● **Task**
All lines from the one with "left ankle: (386, 342, 21)" through the final line below are to be reproduced exactly; omit the others.
::: Dataset records
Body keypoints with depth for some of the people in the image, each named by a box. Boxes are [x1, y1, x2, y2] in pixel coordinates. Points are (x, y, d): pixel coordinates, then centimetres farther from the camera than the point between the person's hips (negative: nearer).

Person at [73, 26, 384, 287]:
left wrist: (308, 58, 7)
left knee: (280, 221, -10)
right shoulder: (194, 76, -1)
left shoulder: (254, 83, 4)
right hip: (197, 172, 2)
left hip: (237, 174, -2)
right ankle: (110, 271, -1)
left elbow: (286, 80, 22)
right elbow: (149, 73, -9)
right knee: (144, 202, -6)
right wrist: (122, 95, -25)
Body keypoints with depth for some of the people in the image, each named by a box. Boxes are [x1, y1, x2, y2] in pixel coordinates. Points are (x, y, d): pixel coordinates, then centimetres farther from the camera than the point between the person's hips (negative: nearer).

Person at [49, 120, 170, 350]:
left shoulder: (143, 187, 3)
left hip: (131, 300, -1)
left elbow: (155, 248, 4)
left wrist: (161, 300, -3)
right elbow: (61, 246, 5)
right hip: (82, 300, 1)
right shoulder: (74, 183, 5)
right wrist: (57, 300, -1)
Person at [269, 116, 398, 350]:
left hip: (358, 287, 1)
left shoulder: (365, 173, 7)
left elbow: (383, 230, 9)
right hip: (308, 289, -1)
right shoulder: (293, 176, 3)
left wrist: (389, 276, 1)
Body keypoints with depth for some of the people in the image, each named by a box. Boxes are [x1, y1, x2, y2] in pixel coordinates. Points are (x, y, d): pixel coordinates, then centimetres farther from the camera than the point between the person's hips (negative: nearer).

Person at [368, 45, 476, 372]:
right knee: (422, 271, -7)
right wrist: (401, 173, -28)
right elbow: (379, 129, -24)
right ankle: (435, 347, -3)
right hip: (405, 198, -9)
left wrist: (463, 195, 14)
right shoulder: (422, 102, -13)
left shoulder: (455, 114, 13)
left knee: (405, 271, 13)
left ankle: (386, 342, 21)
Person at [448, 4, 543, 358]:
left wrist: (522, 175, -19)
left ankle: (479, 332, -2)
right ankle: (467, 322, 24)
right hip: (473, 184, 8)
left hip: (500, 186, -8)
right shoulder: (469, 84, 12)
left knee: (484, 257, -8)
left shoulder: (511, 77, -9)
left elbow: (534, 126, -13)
::::::
● **Answer for the task**
left ankle: (386, 342, 21)
Person at [448, 4, 543, 358]:
left wrist: (522, 175, -19)
left ankle: (479, 332, -2)
right ankle: (467, 322, 24)
right hip: (473, 184, 8)
left hip: (500, 186, -8)
right shoulder: (469, 84, 12)
left knee: (484, 257, -8)
left shoulder: (511, 77, -9)
left elbow: (534, 126, -13)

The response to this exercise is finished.